While talking about some of the challenging experiences in data science, Saurabh recollected a situation when he was struggling to gather data for one of his projects as the business process was very complicated, and data were scattered. What made the matter worse was that they did not have any data dictionary either. “It was very hard for a data scientist to produce results in an environment where you are not supported with right inputs and dedicated environments to run scalable data science experiments,” explains Saurabh. “I feel people in management function tend to misunderstand data science and feel like throwing algorithms to some sample of data to produce results,” he adds.
Besides, Saurabh has had numerous successful experiences in his data science journey. He successfully built the AI team from scratch twice in his career for different organisations. And more recently, his patent in deep learning was approved. Besides, he has been a part of many successful projects ranging from customer segmentation to recommendation engine to time series modelling and intent classification.
Job Responsibilities At Dell
Currently, as a director of data science, Saurabh is overseeing customer and financial services, which are spread across 17 countries with 4500 headcounts. He is responsible for the definition and execution of data science roadmap to drive the automation of business processes by developing intelligence through AI. While serving as an executive-level, he is striving to bring AI research in the mainstream and drive digital transformation solutions. As a subject matter expert on Dell’s AI research group, he collaborates and partners with senior executive leadership across a broad range of relevant stakeholders to drive program strategies and requirements.

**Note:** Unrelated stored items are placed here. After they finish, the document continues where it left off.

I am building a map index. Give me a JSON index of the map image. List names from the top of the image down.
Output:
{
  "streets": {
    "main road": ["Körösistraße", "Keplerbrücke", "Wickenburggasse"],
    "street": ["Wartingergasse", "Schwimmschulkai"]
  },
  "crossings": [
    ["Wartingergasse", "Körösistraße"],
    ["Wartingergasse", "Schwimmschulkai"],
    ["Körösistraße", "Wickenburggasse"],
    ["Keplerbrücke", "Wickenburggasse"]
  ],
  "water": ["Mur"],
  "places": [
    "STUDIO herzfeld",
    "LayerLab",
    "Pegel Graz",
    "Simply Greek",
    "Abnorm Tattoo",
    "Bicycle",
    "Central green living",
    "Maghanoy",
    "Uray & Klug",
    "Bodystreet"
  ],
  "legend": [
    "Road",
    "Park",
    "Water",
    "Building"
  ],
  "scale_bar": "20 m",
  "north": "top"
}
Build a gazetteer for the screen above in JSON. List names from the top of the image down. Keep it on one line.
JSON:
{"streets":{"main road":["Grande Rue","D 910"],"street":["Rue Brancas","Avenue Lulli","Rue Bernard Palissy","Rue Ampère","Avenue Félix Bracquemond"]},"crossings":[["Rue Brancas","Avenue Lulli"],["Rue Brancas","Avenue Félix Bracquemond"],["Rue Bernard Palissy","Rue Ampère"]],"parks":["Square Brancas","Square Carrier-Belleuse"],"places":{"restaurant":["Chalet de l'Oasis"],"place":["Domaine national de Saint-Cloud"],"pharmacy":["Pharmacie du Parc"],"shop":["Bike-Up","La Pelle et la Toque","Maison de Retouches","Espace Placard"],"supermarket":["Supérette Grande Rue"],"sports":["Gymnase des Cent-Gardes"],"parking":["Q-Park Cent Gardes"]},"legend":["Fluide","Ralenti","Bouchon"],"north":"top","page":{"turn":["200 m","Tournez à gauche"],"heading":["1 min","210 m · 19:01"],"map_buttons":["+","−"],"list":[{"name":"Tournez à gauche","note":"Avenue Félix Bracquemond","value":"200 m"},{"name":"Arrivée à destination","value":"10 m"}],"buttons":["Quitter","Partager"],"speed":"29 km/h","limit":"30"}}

Apart from setting up an overall vision for the AI strategy, he also hires experienced data scientists. He looks for problem-solving skills, mathematical thinking, programming skills, understanding of computing, ability to solve problems in algorithms, data munging, data structures and analysis of algorithms, storytelling, theoretical ML, and DL knowledge. In addition, he has the desire and hunger to learn and explore new ideas, the courage to be a part of unsolved problems, and the ability to deal with failures are equally important in applicants.
Advice To Aspirants
Saurabh said data science is a multidisciplinary domain as one needs to catch up with computer science, mathematics, and ML/DL, which cannot be done in a day. Unlike other domains such as java development or web development, in data science, you will witness new developments regularly. Therefore, it is a lifelong process of learning, and if one continues in this journey with patience, Saurabh believes, results will be in the learners’ favour. Data science is a journey and not a destination.
As a piece of advice, Saurabh also suggests that aspirants should solve real-world unsolved AI problems, code every day, play with messy data, learn various tools like Python, SQL, and ML/DL frameworks. He also stresses the importance of being open to picking new technologies in the open-source domain. “Aspirants and practitioners should also learn what goes under the ML/DL algorithm to develop a strong foundation of the subject, develop business acumen, read and implement research papers, be curious to create new opportunity to further develop the ideas of algorithms, and most importantly stay humble and remain focused,” concludes Saurabh.